----- Data in this exercise
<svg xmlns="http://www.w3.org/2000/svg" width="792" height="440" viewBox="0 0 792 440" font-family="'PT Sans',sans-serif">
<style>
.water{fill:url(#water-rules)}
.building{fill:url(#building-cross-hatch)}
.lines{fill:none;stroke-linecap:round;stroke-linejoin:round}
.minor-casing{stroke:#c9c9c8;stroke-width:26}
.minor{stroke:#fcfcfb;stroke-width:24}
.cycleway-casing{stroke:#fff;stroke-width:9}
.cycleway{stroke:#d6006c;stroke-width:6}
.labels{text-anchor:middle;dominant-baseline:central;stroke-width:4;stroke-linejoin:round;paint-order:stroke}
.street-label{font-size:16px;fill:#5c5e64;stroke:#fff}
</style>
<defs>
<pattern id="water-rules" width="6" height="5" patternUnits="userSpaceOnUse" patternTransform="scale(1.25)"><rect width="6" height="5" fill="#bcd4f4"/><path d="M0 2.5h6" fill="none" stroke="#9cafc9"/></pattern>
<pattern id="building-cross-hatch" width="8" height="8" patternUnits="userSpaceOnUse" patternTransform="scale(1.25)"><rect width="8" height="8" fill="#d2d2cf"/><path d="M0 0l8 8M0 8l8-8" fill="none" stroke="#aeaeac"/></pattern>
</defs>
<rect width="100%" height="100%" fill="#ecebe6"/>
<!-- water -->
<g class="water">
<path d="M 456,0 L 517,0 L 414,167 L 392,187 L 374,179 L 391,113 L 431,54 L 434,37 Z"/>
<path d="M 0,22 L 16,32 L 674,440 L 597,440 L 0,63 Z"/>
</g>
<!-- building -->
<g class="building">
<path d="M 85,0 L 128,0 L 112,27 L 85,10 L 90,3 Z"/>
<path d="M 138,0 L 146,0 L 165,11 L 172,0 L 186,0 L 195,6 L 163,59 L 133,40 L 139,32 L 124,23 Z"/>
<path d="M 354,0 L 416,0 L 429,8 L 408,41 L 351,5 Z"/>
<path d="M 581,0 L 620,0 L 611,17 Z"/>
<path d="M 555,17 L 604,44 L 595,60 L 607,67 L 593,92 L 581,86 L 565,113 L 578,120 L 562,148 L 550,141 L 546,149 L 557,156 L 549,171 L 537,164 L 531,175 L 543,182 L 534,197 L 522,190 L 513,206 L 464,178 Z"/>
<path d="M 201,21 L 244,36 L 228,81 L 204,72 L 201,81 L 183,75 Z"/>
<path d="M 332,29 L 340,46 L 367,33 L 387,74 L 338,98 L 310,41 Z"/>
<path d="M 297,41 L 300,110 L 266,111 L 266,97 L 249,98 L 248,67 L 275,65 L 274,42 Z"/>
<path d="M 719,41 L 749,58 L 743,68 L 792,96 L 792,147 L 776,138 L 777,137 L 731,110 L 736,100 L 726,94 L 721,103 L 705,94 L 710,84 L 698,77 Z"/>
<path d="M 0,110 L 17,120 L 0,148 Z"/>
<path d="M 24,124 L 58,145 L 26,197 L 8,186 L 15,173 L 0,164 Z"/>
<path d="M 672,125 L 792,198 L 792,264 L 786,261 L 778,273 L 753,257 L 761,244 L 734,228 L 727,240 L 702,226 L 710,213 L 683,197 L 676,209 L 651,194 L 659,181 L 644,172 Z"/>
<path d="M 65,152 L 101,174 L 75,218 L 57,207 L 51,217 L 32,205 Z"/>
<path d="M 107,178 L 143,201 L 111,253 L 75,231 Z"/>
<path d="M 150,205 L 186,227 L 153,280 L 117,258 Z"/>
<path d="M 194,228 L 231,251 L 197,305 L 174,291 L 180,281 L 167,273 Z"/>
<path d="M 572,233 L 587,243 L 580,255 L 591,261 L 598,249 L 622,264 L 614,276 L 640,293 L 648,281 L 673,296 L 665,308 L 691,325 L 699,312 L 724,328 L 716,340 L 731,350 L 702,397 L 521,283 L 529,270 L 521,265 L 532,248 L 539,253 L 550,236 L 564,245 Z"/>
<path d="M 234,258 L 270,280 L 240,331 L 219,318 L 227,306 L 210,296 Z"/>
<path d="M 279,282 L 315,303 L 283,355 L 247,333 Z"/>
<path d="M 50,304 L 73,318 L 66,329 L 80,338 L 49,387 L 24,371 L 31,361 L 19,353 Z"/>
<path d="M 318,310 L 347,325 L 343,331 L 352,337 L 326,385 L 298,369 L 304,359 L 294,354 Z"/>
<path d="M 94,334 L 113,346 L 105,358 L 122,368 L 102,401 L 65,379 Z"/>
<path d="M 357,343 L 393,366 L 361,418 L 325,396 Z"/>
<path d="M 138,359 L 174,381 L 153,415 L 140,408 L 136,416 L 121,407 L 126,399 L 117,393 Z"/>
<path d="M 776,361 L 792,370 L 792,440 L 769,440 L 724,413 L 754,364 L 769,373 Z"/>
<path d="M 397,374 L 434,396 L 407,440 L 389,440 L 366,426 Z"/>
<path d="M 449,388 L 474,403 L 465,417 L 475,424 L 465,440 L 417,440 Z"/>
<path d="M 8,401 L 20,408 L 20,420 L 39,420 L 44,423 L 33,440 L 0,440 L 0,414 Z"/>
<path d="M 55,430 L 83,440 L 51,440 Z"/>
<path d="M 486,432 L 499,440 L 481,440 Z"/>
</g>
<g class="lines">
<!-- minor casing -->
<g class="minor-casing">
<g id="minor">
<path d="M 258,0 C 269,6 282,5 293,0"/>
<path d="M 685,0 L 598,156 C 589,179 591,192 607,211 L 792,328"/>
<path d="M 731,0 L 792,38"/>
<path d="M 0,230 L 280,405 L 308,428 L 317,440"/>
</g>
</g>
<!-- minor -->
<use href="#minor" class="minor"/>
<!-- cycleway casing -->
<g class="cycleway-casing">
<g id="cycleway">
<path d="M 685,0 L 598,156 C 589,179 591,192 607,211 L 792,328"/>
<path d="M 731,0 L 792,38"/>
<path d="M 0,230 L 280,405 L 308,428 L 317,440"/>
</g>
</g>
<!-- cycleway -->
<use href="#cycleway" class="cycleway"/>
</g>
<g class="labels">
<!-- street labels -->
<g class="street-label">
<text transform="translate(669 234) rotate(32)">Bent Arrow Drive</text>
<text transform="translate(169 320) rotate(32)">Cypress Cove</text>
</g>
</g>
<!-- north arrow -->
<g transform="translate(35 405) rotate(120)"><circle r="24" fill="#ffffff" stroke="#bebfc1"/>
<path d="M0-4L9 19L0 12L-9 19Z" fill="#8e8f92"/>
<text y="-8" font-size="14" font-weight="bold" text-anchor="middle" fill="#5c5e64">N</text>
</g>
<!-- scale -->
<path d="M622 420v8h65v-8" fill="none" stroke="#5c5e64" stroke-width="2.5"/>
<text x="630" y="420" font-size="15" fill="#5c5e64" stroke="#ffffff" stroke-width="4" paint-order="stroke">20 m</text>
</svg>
----------
__Work instructions__
Whenever the word "lines" appears in a line above, copy that line.

__Final answer__
.lines{fill:none;stroke-linecap:round;stroke-linejoin:round}
<g class="lines">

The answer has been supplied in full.